Legge fallimentare, approvata la riforma. Cosa cambia

Addio a falliti e fallimenti e via alla liquidazione giudiziale, una procedura più rapida ed efficace per la soluzione delle crisi d’impresa.

Il Senato ha approvato con 172 voti e 34 contrari la legge delega per la riforma del diritto fallimentare, datato 1942. ‘Un contributo per un’economia più sana che aiuterà la crescita’, sottolinea il premier, Paolo Gentiloni, a conclusione di un iter relativamente breve della legge, cui ora dovranno seguire i decreti legislativi di attuazione. Soddisfatto anche il ministro della Giustizia Andrea Orlando che spiega si tratta di una riforma di portata epocale perché ci allineiamo all’Europa, diamo trasparenza alle procedure, evitiamo quelle zone di opacità e soprattutto cambia la figura del fallito.

Tra le novità: si anticipano le procedure di allerta, si cerca di prevenire il rischio default quando è ancora possibile e si colma la lacuna che riguardava i gruppi di imprese.

 La parola fallimento sparirà dall’ordinamento giudiziario italiano (come il fallito sparirà dalle cronache) e verrà sostituita dalla liquidazione giudiziale. A guidare il nuovo processo sarà il curatore, con poteri molto maggiori rispetto ad oggi: accederà più facilmente alle banche dati della Pa, potrà promuovere le azioni giudiziali spettanti ai soci o ai creditori sociali, sarà affidata a lui, anziché al giudice delegato,  la fase di riparto dell’attivo tra i creditori. La liquidazione deve concludersi entro tre anni dall’apertura della procedura con la completa liberazione dei debiti dell’imprenditore.

Per facilitare una composizione assistita, arriva una fase preventiva di allerta attivabile direttamente dal debitore o d’ufficio dal tribunale su segnalazione (obbligatoria per fisco e Inps) dei creditori pubblici. In caso di procedura su base volontaria, il debitore sarà assistito da un apposito organismo istituito presso le Camere di commercio e avrà 6 mesi di tempo per raggiungere una soluzione concordata con i creditori. Se la procedura è d’ufficio, il giudice convocherà immediatamente, in via riservata e confidenziale, il debitore e affiderà a un esperto l’incarico di risolvere la crisi trovando un accordo entro 6 mesi con i creditori. L’esito negativo della fase di allerta è pubblicato nel registro delle imprese. L’imprenditore che attiva tempestivamente l’allerta o si avvale di altri istituti per la risoluzione concordata della crisi godrà di misure premiali (non punibilità dei delitti fallimentari se il danno patrimoniale è di speciale tenuità, attenuanti per gli altri reati e riduzione di interessi e sanzioni per debiti fiscali). Dalla procedura d’allerta sono escluse le società quotate e le grandi imprese.

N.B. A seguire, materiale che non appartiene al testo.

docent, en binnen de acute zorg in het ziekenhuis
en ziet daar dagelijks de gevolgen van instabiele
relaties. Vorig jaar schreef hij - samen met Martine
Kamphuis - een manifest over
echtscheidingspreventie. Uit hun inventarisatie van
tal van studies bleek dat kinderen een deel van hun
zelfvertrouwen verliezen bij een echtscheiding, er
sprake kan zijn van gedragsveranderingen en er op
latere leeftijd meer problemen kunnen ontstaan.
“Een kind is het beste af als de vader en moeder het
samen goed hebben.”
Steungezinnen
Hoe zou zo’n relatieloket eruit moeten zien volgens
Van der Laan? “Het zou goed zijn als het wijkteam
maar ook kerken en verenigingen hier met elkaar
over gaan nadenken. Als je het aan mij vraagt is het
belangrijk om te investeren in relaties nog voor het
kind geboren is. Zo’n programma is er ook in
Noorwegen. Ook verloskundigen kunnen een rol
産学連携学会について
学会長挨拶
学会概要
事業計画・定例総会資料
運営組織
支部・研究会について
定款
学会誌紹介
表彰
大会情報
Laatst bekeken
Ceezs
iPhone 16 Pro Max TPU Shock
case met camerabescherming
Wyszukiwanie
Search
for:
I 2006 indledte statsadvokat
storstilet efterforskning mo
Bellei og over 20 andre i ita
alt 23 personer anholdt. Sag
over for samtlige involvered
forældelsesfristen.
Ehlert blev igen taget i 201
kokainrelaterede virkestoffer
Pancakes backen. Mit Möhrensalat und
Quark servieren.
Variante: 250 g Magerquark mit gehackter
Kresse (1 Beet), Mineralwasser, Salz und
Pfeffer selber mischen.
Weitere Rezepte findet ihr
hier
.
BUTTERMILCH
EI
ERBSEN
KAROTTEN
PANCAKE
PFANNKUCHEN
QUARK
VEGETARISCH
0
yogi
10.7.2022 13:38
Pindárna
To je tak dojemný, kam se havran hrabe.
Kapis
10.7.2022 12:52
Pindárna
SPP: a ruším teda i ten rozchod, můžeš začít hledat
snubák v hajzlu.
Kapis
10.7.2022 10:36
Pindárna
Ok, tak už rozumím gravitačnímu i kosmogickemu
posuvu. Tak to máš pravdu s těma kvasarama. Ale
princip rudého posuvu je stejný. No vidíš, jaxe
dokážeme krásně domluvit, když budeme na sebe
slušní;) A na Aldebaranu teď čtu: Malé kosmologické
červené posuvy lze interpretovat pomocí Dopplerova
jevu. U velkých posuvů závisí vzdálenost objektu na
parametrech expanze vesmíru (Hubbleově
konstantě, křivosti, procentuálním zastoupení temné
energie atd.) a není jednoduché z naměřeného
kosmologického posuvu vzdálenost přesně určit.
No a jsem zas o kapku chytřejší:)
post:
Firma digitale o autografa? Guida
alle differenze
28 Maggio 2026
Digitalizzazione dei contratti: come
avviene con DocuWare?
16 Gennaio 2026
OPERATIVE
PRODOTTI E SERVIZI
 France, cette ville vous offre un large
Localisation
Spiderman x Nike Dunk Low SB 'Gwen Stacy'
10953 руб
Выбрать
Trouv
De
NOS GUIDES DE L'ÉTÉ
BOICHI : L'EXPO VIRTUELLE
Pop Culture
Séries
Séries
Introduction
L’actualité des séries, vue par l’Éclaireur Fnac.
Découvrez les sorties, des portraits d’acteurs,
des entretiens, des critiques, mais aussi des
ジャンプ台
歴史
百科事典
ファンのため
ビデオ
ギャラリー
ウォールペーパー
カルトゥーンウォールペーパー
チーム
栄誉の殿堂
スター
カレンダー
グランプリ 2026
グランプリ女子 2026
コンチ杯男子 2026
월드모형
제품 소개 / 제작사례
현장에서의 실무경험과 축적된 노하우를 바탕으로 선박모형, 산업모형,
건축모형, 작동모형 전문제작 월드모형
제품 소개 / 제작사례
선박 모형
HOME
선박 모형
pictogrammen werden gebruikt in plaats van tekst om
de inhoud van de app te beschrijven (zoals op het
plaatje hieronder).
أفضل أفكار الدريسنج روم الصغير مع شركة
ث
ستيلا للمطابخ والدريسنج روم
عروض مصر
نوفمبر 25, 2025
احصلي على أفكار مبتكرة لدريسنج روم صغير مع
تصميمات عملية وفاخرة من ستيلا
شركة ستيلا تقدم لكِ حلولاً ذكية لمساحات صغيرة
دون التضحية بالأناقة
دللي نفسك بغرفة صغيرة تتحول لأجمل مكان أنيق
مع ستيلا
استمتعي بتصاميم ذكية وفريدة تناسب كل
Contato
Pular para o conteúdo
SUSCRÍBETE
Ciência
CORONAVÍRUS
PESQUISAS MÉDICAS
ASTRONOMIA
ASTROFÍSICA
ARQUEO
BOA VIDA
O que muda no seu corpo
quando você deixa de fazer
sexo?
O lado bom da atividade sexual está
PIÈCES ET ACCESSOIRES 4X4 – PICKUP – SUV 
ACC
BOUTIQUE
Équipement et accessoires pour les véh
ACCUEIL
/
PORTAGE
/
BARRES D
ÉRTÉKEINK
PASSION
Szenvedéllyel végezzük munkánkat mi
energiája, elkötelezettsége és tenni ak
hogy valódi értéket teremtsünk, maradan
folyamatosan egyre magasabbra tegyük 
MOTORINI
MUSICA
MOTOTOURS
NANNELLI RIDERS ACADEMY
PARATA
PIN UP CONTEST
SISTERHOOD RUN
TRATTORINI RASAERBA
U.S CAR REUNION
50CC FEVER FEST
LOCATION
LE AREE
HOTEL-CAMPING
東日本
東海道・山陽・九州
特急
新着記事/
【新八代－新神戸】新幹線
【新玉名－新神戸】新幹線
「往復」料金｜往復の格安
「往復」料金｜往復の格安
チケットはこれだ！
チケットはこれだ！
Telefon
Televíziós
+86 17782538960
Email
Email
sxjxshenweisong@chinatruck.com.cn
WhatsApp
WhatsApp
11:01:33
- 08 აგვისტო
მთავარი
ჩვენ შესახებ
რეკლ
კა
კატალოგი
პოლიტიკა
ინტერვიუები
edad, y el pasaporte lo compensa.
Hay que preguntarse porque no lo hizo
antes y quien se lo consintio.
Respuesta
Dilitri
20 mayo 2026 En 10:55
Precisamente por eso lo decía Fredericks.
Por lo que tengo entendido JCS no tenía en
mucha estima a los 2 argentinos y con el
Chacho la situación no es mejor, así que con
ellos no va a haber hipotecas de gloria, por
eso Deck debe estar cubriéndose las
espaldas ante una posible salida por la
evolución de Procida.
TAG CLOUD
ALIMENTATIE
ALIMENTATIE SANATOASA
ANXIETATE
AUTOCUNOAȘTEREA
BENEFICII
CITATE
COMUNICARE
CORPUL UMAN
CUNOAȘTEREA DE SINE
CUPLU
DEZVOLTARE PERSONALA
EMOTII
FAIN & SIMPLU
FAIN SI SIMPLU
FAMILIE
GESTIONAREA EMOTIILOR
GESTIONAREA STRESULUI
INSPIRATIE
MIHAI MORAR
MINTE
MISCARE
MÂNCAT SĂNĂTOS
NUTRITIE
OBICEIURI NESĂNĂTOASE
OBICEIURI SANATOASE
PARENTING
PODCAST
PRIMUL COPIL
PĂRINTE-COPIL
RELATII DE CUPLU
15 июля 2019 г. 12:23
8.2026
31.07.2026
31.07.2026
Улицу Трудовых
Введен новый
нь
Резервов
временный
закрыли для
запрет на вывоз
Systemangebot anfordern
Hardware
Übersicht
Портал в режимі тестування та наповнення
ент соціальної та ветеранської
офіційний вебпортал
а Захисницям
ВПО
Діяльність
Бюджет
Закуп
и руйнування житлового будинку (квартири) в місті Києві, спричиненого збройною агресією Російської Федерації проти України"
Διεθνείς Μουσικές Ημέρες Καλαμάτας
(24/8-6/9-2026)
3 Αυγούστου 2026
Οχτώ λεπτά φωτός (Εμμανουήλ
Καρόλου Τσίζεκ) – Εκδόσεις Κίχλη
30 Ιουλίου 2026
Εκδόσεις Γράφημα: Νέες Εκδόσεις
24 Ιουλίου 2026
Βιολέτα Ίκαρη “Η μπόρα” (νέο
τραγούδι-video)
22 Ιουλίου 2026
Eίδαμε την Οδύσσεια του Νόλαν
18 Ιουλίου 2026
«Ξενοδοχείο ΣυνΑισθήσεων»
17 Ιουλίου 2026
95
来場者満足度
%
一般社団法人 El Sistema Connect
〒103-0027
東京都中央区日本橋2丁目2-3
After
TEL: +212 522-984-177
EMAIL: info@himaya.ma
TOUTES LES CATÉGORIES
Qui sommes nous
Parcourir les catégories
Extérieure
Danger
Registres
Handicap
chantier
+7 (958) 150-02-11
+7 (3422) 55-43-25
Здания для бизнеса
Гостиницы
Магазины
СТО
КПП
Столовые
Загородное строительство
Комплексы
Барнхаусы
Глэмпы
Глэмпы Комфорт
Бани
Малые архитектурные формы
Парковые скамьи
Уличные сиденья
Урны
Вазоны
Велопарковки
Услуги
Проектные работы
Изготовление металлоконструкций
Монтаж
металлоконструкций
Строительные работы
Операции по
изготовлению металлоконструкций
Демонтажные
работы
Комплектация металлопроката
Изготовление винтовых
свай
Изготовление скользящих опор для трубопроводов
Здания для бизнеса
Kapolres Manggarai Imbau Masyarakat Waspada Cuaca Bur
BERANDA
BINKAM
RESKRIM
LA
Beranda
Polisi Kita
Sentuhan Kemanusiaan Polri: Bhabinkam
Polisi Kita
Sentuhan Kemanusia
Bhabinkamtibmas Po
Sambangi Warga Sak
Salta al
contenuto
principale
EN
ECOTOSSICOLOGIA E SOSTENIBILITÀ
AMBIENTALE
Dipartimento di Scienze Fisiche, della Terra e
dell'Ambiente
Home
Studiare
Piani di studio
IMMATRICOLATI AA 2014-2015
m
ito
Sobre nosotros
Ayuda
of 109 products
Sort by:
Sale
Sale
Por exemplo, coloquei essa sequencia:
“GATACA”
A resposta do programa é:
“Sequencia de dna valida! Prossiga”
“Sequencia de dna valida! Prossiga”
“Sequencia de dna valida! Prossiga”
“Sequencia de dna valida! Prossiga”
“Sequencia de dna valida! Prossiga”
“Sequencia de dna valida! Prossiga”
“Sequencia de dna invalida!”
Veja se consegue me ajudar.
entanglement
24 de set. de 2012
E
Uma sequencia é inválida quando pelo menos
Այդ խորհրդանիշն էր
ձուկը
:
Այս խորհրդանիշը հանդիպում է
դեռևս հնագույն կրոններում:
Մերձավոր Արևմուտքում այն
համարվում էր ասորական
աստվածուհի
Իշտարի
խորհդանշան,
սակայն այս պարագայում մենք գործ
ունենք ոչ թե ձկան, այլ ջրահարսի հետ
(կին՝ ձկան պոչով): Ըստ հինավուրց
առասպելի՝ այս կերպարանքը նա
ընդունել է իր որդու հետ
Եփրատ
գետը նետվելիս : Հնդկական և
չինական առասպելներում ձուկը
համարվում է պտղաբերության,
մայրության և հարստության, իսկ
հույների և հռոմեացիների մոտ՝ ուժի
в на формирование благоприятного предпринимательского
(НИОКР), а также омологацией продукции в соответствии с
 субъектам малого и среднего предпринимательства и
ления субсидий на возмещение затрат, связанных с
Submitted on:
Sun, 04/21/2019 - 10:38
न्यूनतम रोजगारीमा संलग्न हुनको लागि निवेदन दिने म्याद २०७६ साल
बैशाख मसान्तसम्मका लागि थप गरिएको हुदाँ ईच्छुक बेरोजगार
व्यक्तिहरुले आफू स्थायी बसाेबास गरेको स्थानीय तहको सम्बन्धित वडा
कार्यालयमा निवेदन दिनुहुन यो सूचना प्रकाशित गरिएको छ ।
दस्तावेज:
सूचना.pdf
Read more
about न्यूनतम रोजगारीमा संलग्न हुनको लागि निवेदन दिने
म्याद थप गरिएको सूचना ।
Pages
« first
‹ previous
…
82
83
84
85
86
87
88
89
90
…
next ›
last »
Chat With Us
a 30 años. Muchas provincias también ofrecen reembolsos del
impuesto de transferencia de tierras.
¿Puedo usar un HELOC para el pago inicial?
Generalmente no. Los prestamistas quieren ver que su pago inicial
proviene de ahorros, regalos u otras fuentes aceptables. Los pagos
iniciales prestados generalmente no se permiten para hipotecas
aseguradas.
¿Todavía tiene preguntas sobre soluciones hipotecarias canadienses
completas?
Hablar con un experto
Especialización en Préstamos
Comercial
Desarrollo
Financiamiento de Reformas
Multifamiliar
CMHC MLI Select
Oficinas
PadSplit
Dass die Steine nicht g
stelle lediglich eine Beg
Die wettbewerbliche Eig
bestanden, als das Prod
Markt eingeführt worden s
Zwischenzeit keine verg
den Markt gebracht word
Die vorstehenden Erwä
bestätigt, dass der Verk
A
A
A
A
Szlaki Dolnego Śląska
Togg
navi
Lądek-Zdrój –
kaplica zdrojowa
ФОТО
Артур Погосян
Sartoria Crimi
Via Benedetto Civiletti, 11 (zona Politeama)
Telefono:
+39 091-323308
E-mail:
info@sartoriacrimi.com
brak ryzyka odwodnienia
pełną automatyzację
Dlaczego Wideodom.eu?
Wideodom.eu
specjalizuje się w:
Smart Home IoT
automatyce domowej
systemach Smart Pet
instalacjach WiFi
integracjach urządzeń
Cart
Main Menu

 Nel trattare le proposte, priorità viene data a quelle che assicurano la continuità aziendale, purchè funzionali al miglior soddisfacimento dei creditori, considerando la liquidazione giudiziale come extrema ratio. Si punta poi a ridurre durata e costi delle procedure concorsuali (responsabilizzando gli organi di gestione e contenendo i crediti prededucibili). Il giudice competente sarà individuato in base alle dimensioni e alla tipologia delle procedure concorsuali, assegnando in particolare quelle relative alle grandi imprese al tribunale delle imprese a livello di distretto di corte d’appello.

Il limite del 60% dei crediti per l’omologazione dell’accordo di ristrutturazione dei debiti dovrà essere eliminato o quantomeno ridotto.

 Viene ridisegnato ammettendo, accanto a quello in continuità, anche il concordato che mira alla liquidazione dell’azienda se in grado di assicurare il pagamento di almeno il 20 per cento dei crediti chirografari.

Arriva una procedura unitaria per la trattazione della crisi e dell’insolvenza delle società del gruppo e, anche in caso di procedure distinte, vi saranno comunque obblighi di collaborazione e reciproca informazione a carico degli organi procedenti.